Transcribed page contents
# # # # # # #

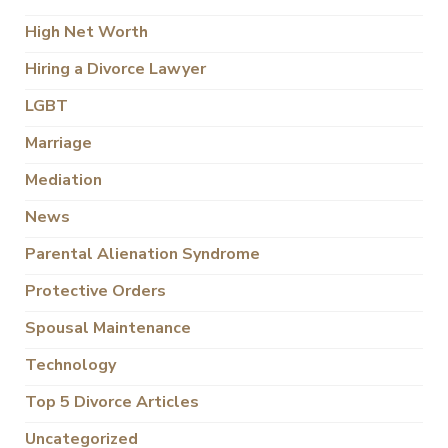
High Net Worth
Hiring a Divorce Lawyer
LGBT
Marriage
Mediation
News
Parental Alienation Syndrome
Protective Orders
Spousal Maintenance
Technology
Top 5 Divorce Articles
Uncategorized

# # # # # # #

Nothing but the lines from the one holding "Spousal Maintenance" through the last line of the data may be output, and each must match exactly.

Worked solution:
Spousal Maintenance
Technology
Top 5 Divorce Articles
Uncategorized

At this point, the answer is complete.